• Exercise passage:

Wilfred Baker, Diocesan Secretary of the United Dioceses of Cork, Cloyne and Ross has retired today, Tuesday, 31st March, after 42 years service to the Diocese.   People from around the Diocese gathered at Saint Luke’s Church, Douglas, Cork for Evensong during which Wilfred gave the address. The Service was conducted by the rector of the Parish, Archdeacon Adrian Wilkinson. Afterwards the Bishop  – the Right Reverend Dr Paul Colton – thanked Wilfred for his service to the Diocese, drawing on the Diocesan Reports, the Journals of the General Synod, and the Diocesan Magazine, to give some ‘then and now’ perspectives on Wilfred’s time in office.

• Source data:
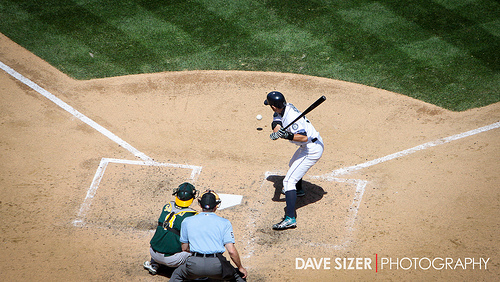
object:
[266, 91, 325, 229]
man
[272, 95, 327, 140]
bat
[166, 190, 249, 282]
umpire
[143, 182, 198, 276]
player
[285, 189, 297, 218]
sock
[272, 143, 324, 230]
leg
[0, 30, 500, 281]
sand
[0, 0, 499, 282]
field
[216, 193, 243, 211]
home plate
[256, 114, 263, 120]
baseball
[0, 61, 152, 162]
line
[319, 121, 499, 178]
line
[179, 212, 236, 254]
shirt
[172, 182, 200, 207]
hat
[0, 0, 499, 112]
grass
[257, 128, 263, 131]
shadow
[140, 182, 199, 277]
uniform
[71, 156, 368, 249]
batter's box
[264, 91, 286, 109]
helmet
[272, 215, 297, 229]
shoe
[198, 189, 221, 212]
protective gear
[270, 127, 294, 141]
gloves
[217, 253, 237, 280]
ball pouch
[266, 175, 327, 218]
shadow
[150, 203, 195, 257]
shirt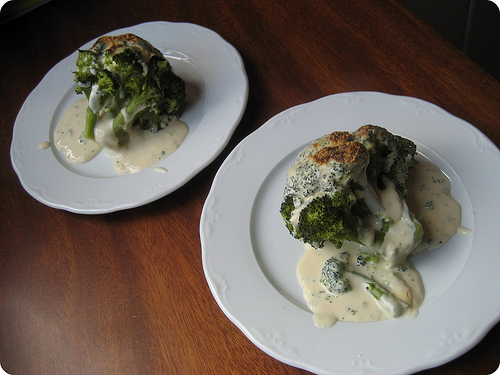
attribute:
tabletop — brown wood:
[4, 4, 499, 369]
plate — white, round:
[199, 90, 499, 374]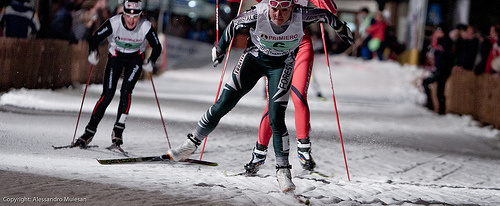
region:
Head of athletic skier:
[116, 0, 148, 32]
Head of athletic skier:
[260, 0, 302, 32]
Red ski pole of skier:
[317, 21, 361, 186]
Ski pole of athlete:
[151, 76, 175, 153]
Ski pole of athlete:
[69, 69, 87, 140]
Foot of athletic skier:
[167, 131, 199, 165]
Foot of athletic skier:
[240, 156, 268, 176]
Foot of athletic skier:
[272, 161, 298, 192]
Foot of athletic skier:
[293, 146, 323, 181]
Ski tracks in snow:
[371, 143, 446, 204]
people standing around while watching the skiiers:
[415, 20, 499, 117]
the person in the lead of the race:
[168, 2, 351, 182]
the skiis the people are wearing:
[49, 140, 341, 205]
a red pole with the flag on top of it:
[314, 1, 390, 186]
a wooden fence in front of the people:
[451, 60, 499, 125]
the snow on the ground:
[2, 65, 493, 205]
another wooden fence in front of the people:
[0, 35, 95, 93]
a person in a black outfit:
[83, 13, 158, 151]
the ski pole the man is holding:
[138, 65, 179, 154]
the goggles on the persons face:
[268, 0, 290, 9]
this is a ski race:
[9, 7, 499, 182]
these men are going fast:
[30, 18, 497, 184]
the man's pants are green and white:
[220, 52, 323, 178]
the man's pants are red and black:
[281, 72, 336, 164]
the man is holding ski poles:
[183, 4, 362, 157]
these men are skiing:
[65, 111, 490, 182]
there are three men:
[69, 15, 384, 190]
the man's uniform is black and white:
[58, 19, 173, 181]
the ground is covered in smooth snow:
[18, 168, 140, 204]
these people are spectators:
[376, 3, 498, 79]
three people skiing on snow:
[61, 0, 366, 199]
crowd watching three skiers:
[351, 8, 498, 124]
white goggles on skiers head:
[270, 3, 290, 9]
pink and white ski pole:
[315, 20, 360, 188]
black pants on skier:
[165, 48, 316, 198]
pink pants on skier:
[248, 40, 319, 173]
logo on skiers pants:
[277, 56, 294, 94]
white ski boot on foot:
[170, 136, 201, 165]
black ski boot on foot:
[74, 126, 98, 146]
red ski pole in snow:
[142, 57, 179, 153]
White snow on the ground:
[27, 143, 109, 186]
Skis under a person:
[61, 127, 170, 162]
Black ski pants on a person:
[85, 53, 150, 161]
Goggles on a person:
[113, 0, 149, 27]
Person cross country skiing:
[218, 1, 336, 203]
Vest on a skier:
[237, 8, 313, 65]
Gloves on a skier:
[203, 36, 230, 73]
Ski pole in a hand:
[206, 3, 231, 58]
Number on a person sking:
[261, 34, 310, 61]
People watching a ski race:
[370, 6, 499, 101]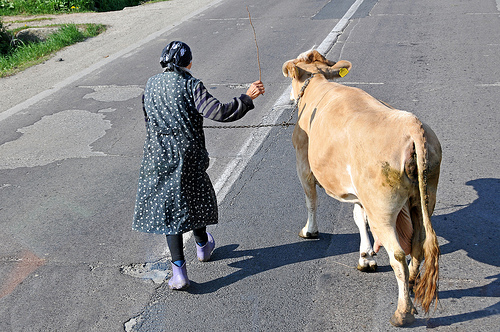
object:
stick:
[245, 5, 263, 83]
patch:
[0, 18, 49, 60]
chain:
[201, 74, 315, 129]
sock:
[174, 261, 182, 267]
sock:
[197, 242, 203, 246]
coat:
[132, 66, 256, 235]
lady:
[131, 40, 266, 291]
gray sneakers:
[167, 259, 191, 290]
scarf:
[159, 41, 192, 79]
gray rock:
[15, 27, 60, 41]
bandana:
[159, 40, 196, 80]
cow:
[282, 49, 444, 327]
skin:
[319, 105, 351, 135]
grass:
[0, 1, 157, 79]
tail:
[410, 131, 444, 327]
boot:
[168, 259, 190, 290]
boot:
[194, 232, 215, 261]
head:
[159, 40, 193, 71]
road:
[6, 0, 500, 332]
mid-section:
[153, 125, 171, 135]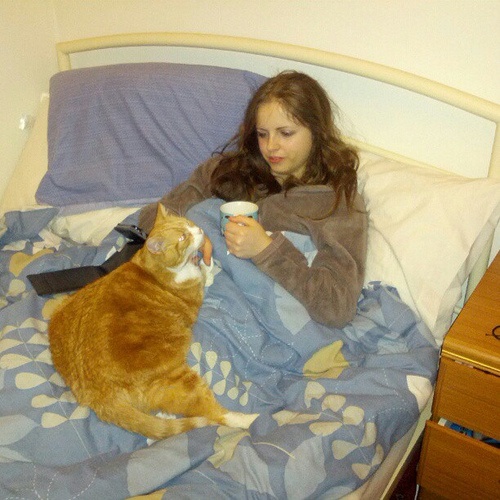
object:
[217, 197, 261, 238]
mug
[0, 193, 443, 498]
comforter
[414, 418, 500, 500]
drawer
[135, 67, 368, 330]
woman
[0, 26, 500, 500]
bed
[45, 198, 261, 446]
cat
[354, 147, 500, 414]
bedsheet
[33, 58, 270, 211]
pillow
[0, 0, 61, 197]
wall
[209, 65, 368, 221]
hair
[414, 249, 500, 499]
cabinet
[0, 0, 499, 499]
bedroom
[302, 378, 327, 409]
design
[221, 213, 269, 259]
hand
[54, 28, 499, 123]
bed post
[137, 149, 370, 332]
sweater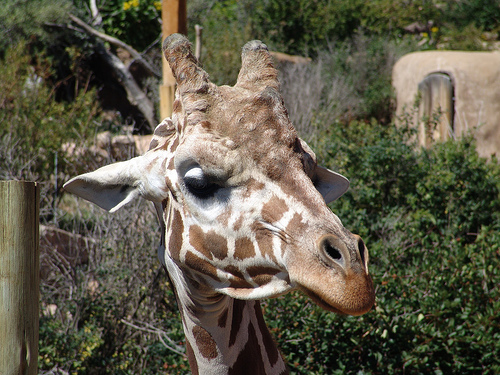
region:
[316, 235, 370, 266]
The nose of the giraffe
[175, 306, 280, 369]
The neck of the giraffe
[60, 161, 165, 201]
The right ear of the giraffe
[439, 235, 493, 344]
Green leaves behind the giraffe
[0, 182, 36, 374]
A brown pole near the giraffe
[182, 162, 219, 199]
The eye of the giraffe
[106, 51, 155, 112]
Tree branches behind the giraffe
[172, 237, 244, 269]
The fur on the giraffe is brown and white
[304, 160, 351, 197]
The left ear of the giraffe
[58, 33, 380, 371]
A giraffe near some trees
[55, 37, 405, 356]
Brown and white giraffe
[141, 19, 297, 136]
The giraffe has horns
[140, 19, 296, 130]
Two brown horns with black tips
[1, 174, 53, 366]
Tall wooden post next to the giraffe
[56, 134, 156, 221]
Giraffe has white ears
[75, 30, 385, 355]
The giraffe has spots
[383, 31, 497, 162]
Large tan rock behind bushes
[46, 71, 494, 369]
Green and brown bushes behind giraffe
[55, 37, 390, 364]
The spots are different sizes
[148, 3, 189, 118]
The post is brown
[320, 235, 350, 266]
Right nostril of an adult giraffe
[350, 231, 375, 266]
Left nostril of an adult giraffe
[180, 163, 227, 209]
Right eye of an adult giraffe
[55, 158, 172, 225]
Right ear of an adult giraffe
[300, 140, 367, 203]
Left ear of an adult giraffe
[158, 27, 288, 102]
Horns of an adult giraffe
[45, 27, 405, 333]
Healthy adult giraffe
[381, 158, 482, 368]
Green and red shrubs in the background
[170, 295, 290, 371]
Top portion of the giraffe neck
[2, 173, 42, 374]
Wooden post in the background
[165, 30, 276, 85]
the horns on the giraffe's head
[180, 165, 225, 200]
the right eye on the giraffe's head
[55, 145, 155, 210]
the right ear on the giraffe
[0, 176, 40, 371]
the wooden post next to the giraffe's head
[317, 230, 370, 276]
the giraffe's nostrils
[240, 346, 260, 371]
the brown area on the giraffe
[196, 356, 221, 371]
the white area on the giraffe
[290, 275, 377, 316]
the giraffe's mouth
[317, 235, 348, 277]
the giraffe's right nostril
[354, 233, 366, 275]
the giraffe's left nostril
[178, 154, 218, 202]
the right eye of the giraffe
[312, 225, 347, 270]
the right nostril of the giraffe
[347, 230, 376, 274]
the left nostril of the giraffe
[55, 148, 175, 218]
the right ear of the giraffe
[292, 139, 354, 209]
the left ear of the giraffe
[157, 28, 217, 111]
the right horn of the giraffe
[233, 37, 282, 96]
the left horn of the giraffe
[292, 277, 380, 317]
the mouth of the giraffe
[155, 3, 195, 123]
the wooden pole behind the giraffe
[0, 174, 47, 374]
the wooden pole beside the giraffe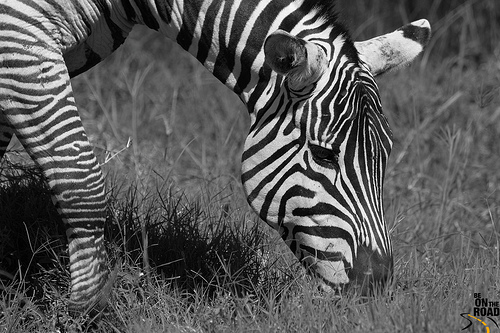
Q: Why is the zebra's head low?
A: To graze.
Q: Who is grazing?
A: The zebra.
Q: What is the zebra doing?
A: Grazing.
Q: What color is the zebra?
A: Black and white.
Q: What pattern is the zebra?
A: Striped.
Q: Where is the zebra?
A: In the grass.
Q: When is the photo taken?
A: Daytime.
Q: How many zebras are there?
A: 1.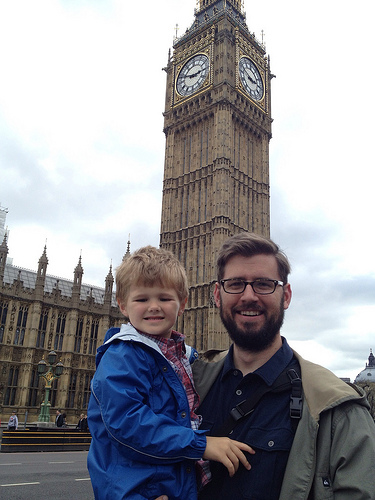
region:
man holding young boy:
[95, 225, 374, 498]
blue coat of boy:
[91, 329, 198, 499]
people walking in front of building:
[6, 407, 89, 431]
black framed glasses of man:
[219, 273, 274, 298]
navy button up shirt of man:
[191, 343, 297, 499]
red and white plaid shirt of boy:
[162, 339, 212, 480]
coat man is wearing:
[200, 343, 371, 498]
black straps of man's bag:
[214, 365, 309, 470]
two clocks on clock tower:
[168, 43, 263, 104]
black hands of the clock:
[173, 47, 267, 105]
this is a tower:
[160, 2, 271, 232]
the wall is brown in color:
[160, 107, 268, 221]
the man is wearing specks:
[219, 274, 280, 293]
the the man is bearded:
[235, 325, 267, 343]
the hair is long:
[227, 230, 263, 251]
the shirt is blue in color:
[257, 404, 285, 464]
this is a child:
[95, 241, 190, 487]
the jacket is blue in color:
[92, 351, 162, 478]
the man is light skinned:
[254, 256, 266, 272]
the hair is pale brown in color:
[135, 251, 164, 284]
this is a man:
[210, 244, 318, 496]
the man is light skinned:
[235, 255, 269, 271]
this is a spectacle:
[212, 275, 282, 294]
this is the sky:
[29, 137, 117, 206]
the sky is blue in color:
[5, 163, 50, 213]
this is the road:
[19, 456, 75, 497]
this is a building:
[171, 46, 259, 223]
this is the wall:
[180, 138, 206, 202]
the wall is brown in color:
[181, 174, 215, 223]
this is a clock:
[181, 60, 202, 84]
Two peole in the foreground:
[77, 222, 373, 498]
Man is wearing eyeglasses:
[206, 231, 296, 346]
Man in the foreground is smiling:
[222, 254, 281, 329]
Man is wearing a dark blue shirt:
[194, 344, 303, 495]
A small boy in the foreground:
[81, 244, 259, 498]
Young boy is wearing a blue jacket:
[75, 317, 212, 493]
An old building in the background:
[1, 204, 273, 430]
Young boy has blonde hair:
[106, 244, 194, 338]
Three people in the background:
[2, 400, 90, 437]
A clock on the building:
[174, 49, 268, 108]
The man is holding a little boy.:
[78, 216, 374, 498]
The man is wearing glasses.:
[195, 211, 326, 386]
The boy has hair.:
[83, 233, 207, 390]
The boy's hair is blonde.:
[82, 232, 197, 388]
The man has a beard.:
[198, 226, 308, 371]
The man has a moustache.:
[200, 226, 303, 366]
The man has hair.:
[199, 223, 305, 366]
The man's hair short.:
[193, 221, 311, 371]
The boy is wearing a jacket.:
[73, 235, 250, 498]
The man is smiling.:
[204, 224, 308, 361]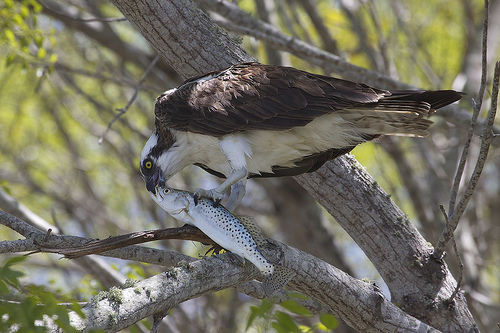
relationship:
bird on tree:
[138, 62, 466, 209] [5, 0, 494, 331]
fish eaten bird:
[129, 161, 317, 298] [153, 70, 375, 165]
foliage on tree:
[0, 82, 108, 329] [25, 23, 497, 331]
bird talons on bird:
[193, 188, 225, 208] [137, 58, 462, 212]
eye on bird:
[143, 157, 153, 169] [137, 58, 462, 212]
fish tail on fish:
[261, 264, 296, 298] [145, 180, 296, 300]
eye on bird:
[143, 158, 153, 168] [97, 67, 497, 189]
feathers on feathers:
[191, 68, 411, 129] [187, 62, 392, 131]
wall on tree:
[252, 192, 313, 212] [113, 5, 260, 79]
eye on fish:
[161, 187, 171, 196] [151, 184, 275, 279]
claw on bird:
[193, 192, 203, 207] [137, 58, 462, 212]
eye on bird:
[143, 158, 153, 168] [92, 54, 463, 223]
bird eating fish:
[137, 58, 462, 212] [140, 173, 281, 280]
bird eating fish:
[137, 58, 462, 212] [151, 184, 275, 279]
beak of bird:
[142, 163, 162, 195] [137, 74, 462, 204]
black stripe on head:
[138, 119, 181, 167] [144, 137, 191, 195]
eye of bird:
[143, 158, 153, 168] [137, 58, 462, 212]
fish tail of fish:
[260, 263, 297, 298] [145, 180, 296, 300]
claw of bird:
[194, 194, 198, 207] [137, 58, 462, 212]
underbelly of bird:
[196, 121, 329, 175] [130, 57, 458, 197]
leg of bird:
[186, 168, 246, 203] [137, 58, 462, 212]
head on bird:
[132, 122, 182, 192] [130, 57, 458, 197]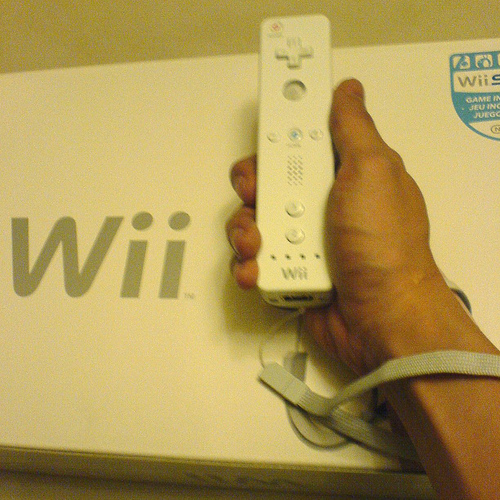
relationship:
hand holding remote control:
[224, 76, 499, 499] [253, 12, 354, 310]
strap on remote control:
[254, 306, 499, 470] [253, 12, 354, 310]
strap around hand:
[254, 306, 499, 470] [224, 76, 499, 499]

• Problems and tasks:
1/ Translate into French this sentence from the passage on Wilfred Baker's retirement: "The Service was conducted by the rector of the Parish, Archdeacon Adrian Wilkinson."
2/ List every publication that the Bishop drew on for his "then and now" perspectives, according to the passage on Wilfred Baker's retirement.

• Answer set:
1/ L'office a été présidé par le recteur de la paroisse, l'archidiacre Adrian Wilkinson.

2/
- the Diocesan Reports
- the Journals of the General Synod
- the Diocesan Magazine